Scan the material below and copy every line holding the word "ziren".

====== The records

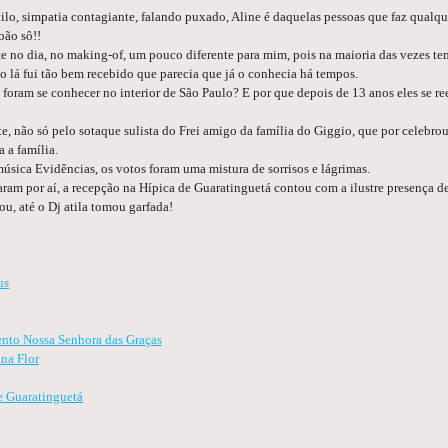
lo, simpatia contagiante, falando puxado, Aline é daquelas pessoas que faz qualqu
bão sô!!
 no dia, no making-of, um pouco diferente para mim, pois na maioria das vezes te
o lá fui tão bem recebido que parecia que já o conhecia há tempos.
oram se conhecer no interior de São Paulo? E por que depois de 13 anos eles se r
te, não só pelo sotaque sulista do Frei amigo da família do Giggio, que por celeb
a a família.
música Evidências, os votos foram uma mistura de sorrisos e lágrimas.
am por aí, a recepção na Hípica de Guaratinguetá contou com a ilustre presença de D
u, até o Dj atila tomou garfada!
us
nto Nossa Senhora das Graças
ina Flor
e Guaratinguetá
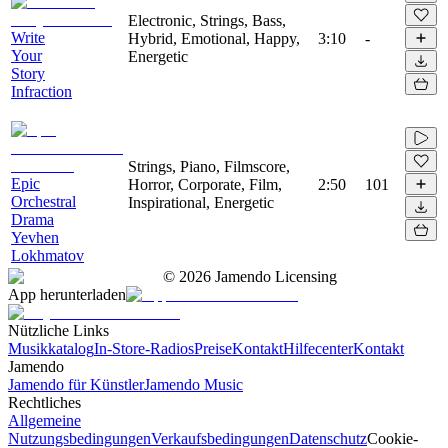
Electronic, Strings, Bass,
Write
Hybrid, Emotional, Happy,
3:10
-
Your
Energetic
Story
Infraction
Strings, Piano, Filmscore,
Epic
Horror, Corporate, Film,
2:50
101
Orchestral
Inspirational, Energetic
Drama
Yevhen
Lokhmatov
©
2026
Jamendo Licensing
App herunterladen
Nützliche Links
Musikkatalog
In-Store-Radios
Preise
Kontakt
Hilfecenter
Kontakt
Jamendo
Jamendo für Künstler
Jamendo Music
Rechtliches
Allgemeine
Nutzungsbedingungen
Verkaufsbedingungen
Datenschutz
Cookie-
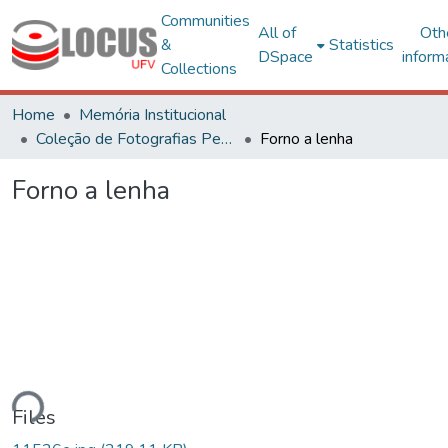
Communities
All of
Oth
&
Statistics
DSpace
inform
Collections
Home
Memória Institucional
Coleção de Fotografias Peter Henry Rolfs
Forno a lenha
Forno a lenha
ding...
Files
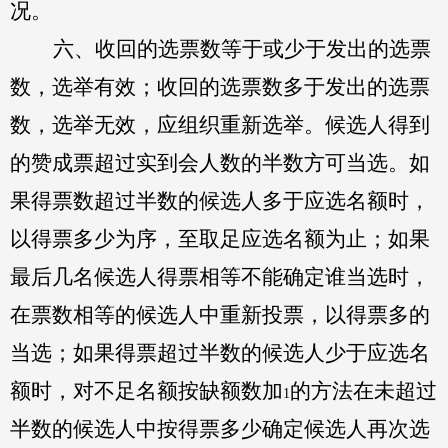
况。
六、收回的选票数等于或少于发出的选票
数，选举有效；收回的选票数多于发出的选票
数，选举无效，应组织重新选举。候选人得到
的赞成票超过实到会人数的半数方可当选。如
果得票数超过半数的候选人多于应选名额时，
以得票多少为序，至取足应选名额为止；如果
最后几名候选人得票相等不能确定谁当选时，
在票数相等的候选人中重新投票，以得票多的
当选；如果得票超过半数的候选人少于应选名
额时，对不足名额按缺额数加
的方法在未超过
1
半数的候选人中按得票多少确定候选人再次选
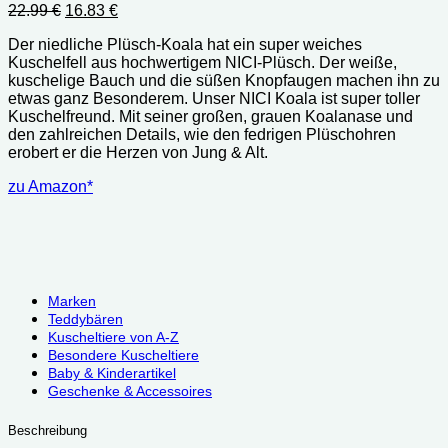
Ursprünglicher
Aktueller
22.99
€
16.83
€
Preis
Preis
Der niedliche Plüsch-Koala hat ein super weiches
war:
ist:
Kuschelfell aus hochwertigem NICI-Plüsch. Der weiße,
22.99 €
16.83 €.
kuschelige Bauch und die süßen Knopfaugen machen ihn zu
etwas ganz Besonderem. Unser NICI Koala ist super toller
Kuschelfreund. Mit seiner großen, grauen Koalanase und
den zahlreichen Details, wie den fedrigen Plüschohren
erobert er die Herzen von Jung & Alt.
zu Amazon*
Marken
Teddybären
Kuscheltiere von A-Z
Besondere Kuscheltiere
Baby & Kinderartikel
Geschenke & Accessoires
Beschreibung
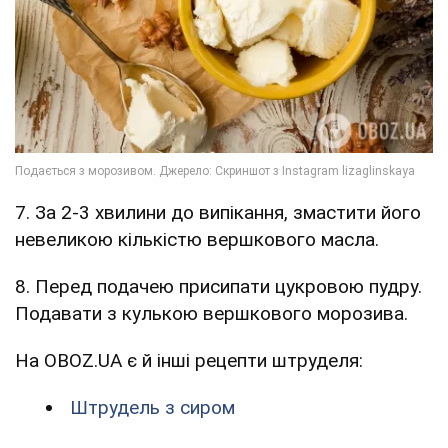
7. За 2-3 хвилини до випікання, змастити його
невеликою кількістю вершкового масла.
8. Перед подачею присипати цукровою пудру.
Подавати з кулькою вершкового морозива.
На OBOZ.UA є й інші рецепти штруделя:
Штрудель з сиром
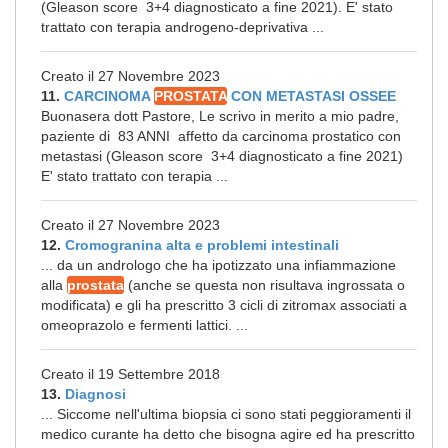
(Gleason score 3+4 diagnosticato a fine 2021). E' stato
trattato con terapia androgeno-deprivativa ...
Creato il 27 Novembre 2023
11.
CARCINOMA
PROSTATA
CON METASTASI OSSEE
Buonasera dott Pastore, Le scrivo in merito a mio padre,
paziente di 83 ANNI affetto da carcinoma prostatico con
metastasi (Gleason score 3+4 diagnosticato a fine 2021)
E' stato trattato con terapia ...
Creato il 27 Novembre 2023
12.
Cromogranina alta e problemi intestinali
... da un andrologo che ha ipotizzato una infiammazione
alla
prostata
(anche se questa non risultava ingrossata o
modificata) e gli ha prescritto 3 cicli di zitromax associati a
omeoprazolo e fermenti lattici. ...
Creato il 19 Settembre 2018
13.
Diagnosi
... Siccome nell'ultima biopsia ci sono stati peggioramenti il
medico curante ha detto che bisogna agire ed ha prescritto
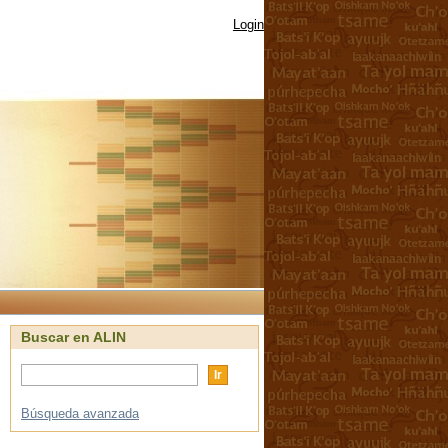
Login
Buscar en ALIN
Búsqueda avanzada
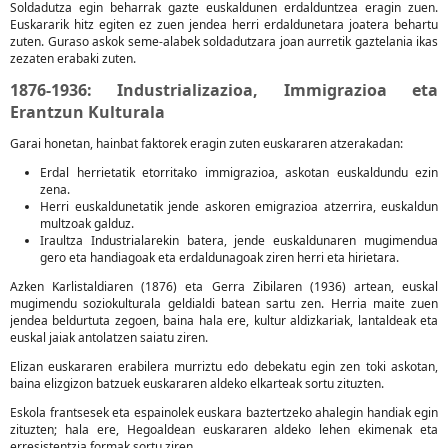
Soldadutza egin beharrak gazte euskaldunen erdalduntzea eragin zuen.
Euskararik hitz egiten ez zuen jendea herri erdaldunetara joatera behartu
zuten. Guraso askok seme-alabek soldadutzara joan aurretik gaztelania ikas
zezaten erabaki zuten.
1876-1936: Industrializazioa, Immigrazioa eta
Erantzun Kulturala
Garai honetan, hainbat faktorek eragin zuten euskararen atzerakadan:
Erdal herrietatik etorritako immigrazioa, askotan euskaldundu ezin
zena.
Herri euskaldunetatik jende askoren emigrazioa atzerrira, euskaldun
multzoak galduz.
Iraultza Industrialarekin batera, jende euskaldunaren mugimendua
gero eta handiagoak eta erdaldunagoak ziren herri eta hirietara.
Azken Karlistaldiaren (1876) eta Gerra Zibilaren (1936) artean, euskal
mugimendu soziokulturala geldialdi batean sartu zen. Herria maite zuen
jendea beldurtuta zegoen, baina hala ere, kultur aldizkariak, lantaldeak eta
euskal jaiak antolatzen saiatu ziren.
Elizan euskararen erabilera murriztu edo debekatu egin zen toki askotan,
baina elizgizon batzuek euskararen aldeko elkarteak sortu zituzten.
Eskola frantsesek eta espainolek euskara baztertzeko ahalegin handiak egin
zituzten; hala ere, Hegoaldean euskararen aldeko lehen ekimenak eta
erresistentzia formak sortu ziren.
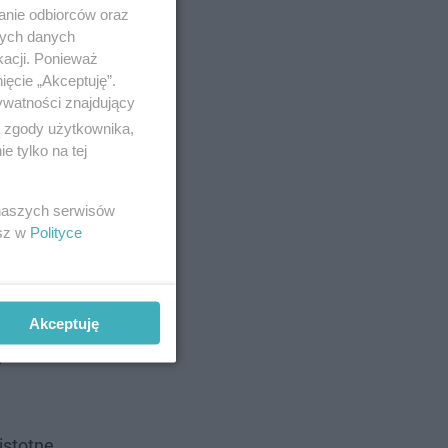
anie odbiorców oraz
nych danych
kacji. Ponieważ
ięcie „Akceptuję”.
ywatności znajdujący
ą zgody użytkownika,
 tylko na tej
 naszych serwisów
esz w
Polityce
Akceptuję
i
istotne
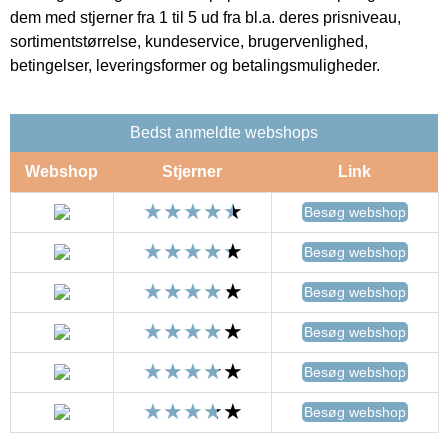
dem med stjerner fra 1 til 5 ud fra bl.a. deres prisniveau,
sortimentstørrelse, kundeservice, brugervenlighed,
betingelser, leveringsformer og betalingsmuligheder.
Bedst anmeldte webshops
Webshop
Stjerner
Link
Besøg webshop
Besøg webshop
Besøg webshop
Besøg webshop
Besøg webshop
Besøg webshop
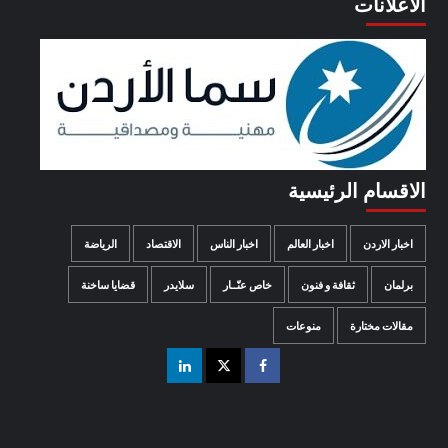
الاعلانات
الاقسام الرئيسية
اخبار الاردن
اخبار العالم
اخبار الناس
الاقتصاد
الرياضة
برلمان
ثقافة و فنون
خاص عنّــار
سلايدر
قضايا ساخنة
مقالات مختارة
منوعات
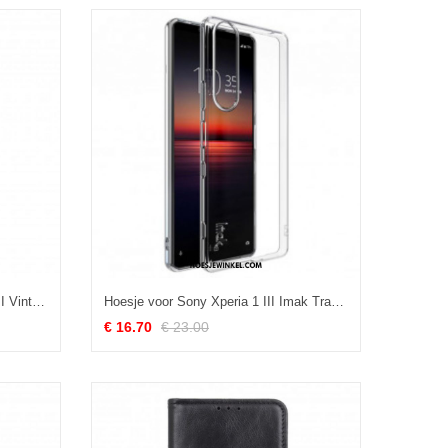
Folio-hoesje voor Sony Xperia 1 III Vintage Knop Van Imitatieleer
Hoesje voor Sony Xperia 1 III Imak Transparant
€ 16.70
€ 23.00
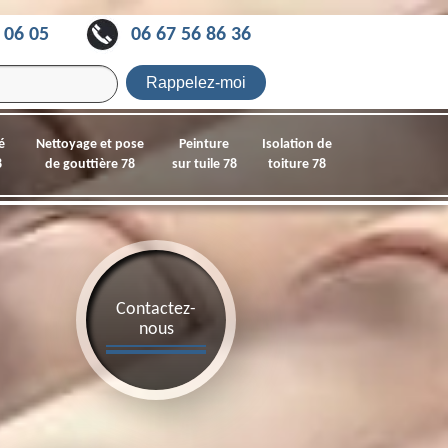
 06 05
06 67 56 86 36
é
Nettoyage et pose
Peinture
Isolation de
8
de gouttière 78
sur tuile 78
toiture 78
Contactez-
nous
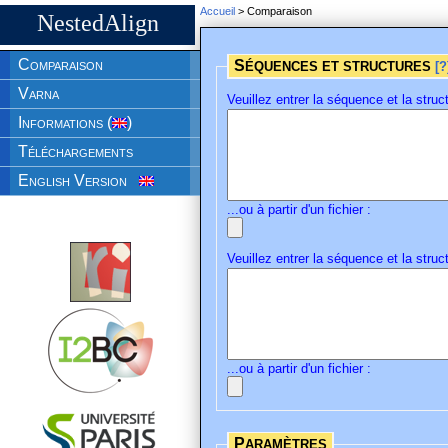
Accueil
> Comparaison
NestedAlign
Comparaison
SÉQUENCES ET STRUCTURES
[?
Varna
Veuillez entrer la séquence et la struc
Informations (
)
Téléchargements
English Version
...ou à partir d'un fichier :
Veuillez entrer la séquence et la stru
...ou à partir d'un fichier :
PARAMÈTRES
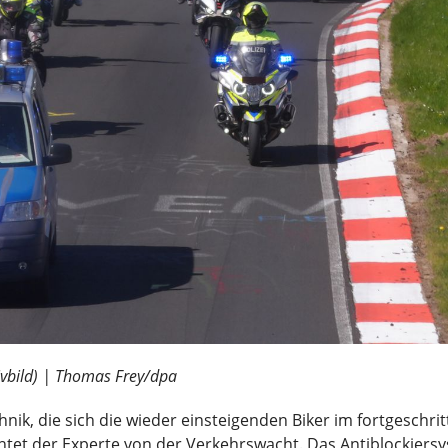
ivbild) | Thomas Frey/dpa
ik, die sich die wieder einsteigenden Biker im fortgeschrit
htet der Experte von der Verkehrswacht. Das Antiblockiersys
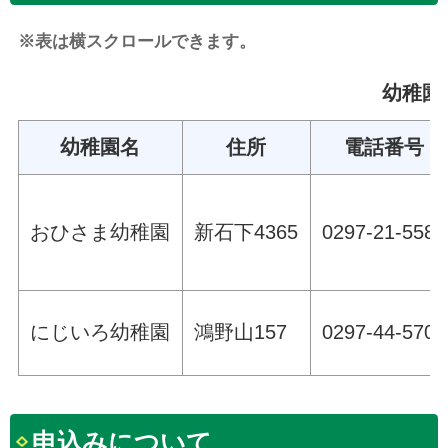
※表は横スクロールできます。
幼稚園
幼稚園名
住所
電話番号
おひさま幼稚園
新石下4365
0297-21-5587
にじいろ幼稚園
鴻野山157
0297-44-5701
申込みについて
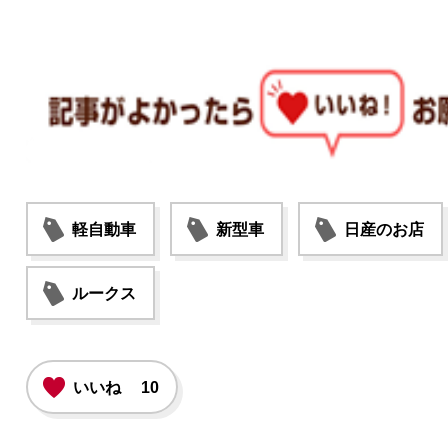
軽自動車
新型車
日産のお店
ルークス
いいね
10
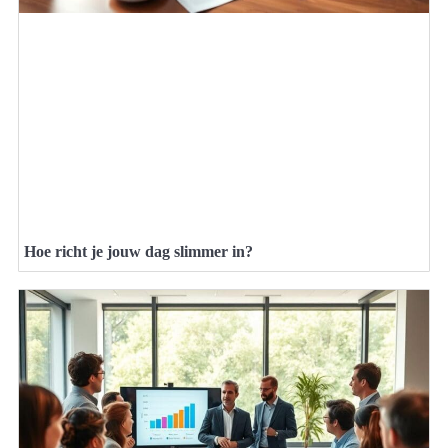
Hoe richt je jouw dag slimmer in?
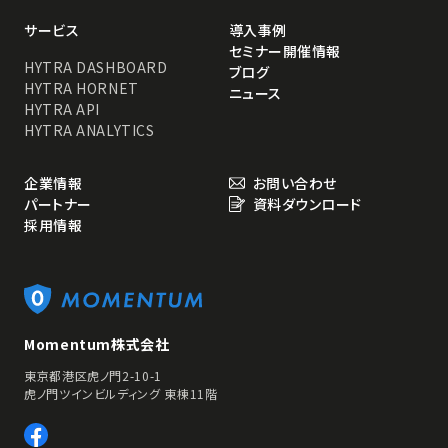
サービス
導入事例
セミナー開催情報
HYTRA DASHBOARD
ブログ
HYTRA HORNET
ニュース
HYTRA API
HYTRA ANALYTICS
企業情報
お問い合わせ
パートナー
資料ダウンロード
採用情報
Momentum株式会社
東京都港区虎ノ門2-10-1
虎ノ門ツインビルディング 東棟11階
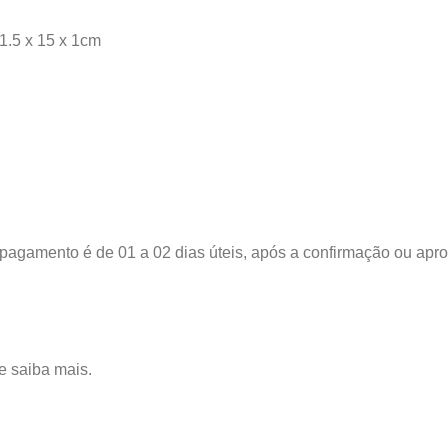
1.5 x 15 x 1cm
 pagamento é de 01 a 02 dias úteis, após a confirmação ou ap
e saiba mais.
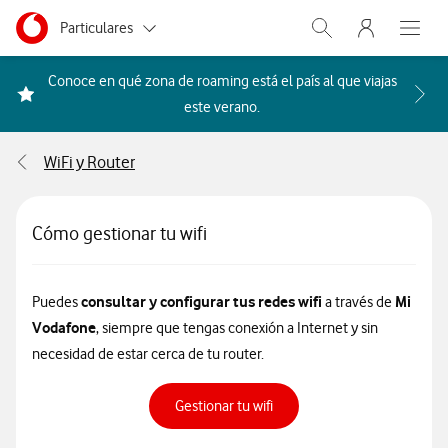
Menu nave
Ir a la pagina principal de vodafone.es
Menu navegación Segmento
Particulares
Abrir buscador. Abr
Abre e
Autónomos
Conoce en qué zona de roaming está el país al que viajas
Acceder a la FAQ Qué países i
este verano.
Pymes
WiFi y Router
Grandes empresas
y AA.PP.
Cómo gestionar tu wifi
consultar y configurar tus redes wifi
Mi
Puedes
a través de
Vodafone
, siempre que tengas conexión a Internet y sin
necesidad de estar cerca de tu router.
Gestionar tu wifi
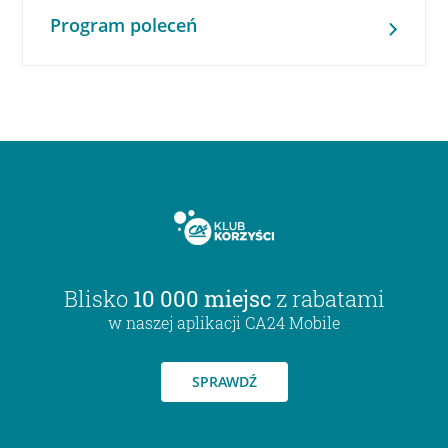
Program poleceń
Blisko
10 000 miejsc
z rabatami
w naszej aplikacji CA24 Mobile
SPRAWDŹ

============

-- Answer box --
gero eta handiagoak eta erdaldunagoak ziren herri eta hirietara.
euskal jaiak antolatzen saiatu ziren.
erresistentzia formak sortu ziren.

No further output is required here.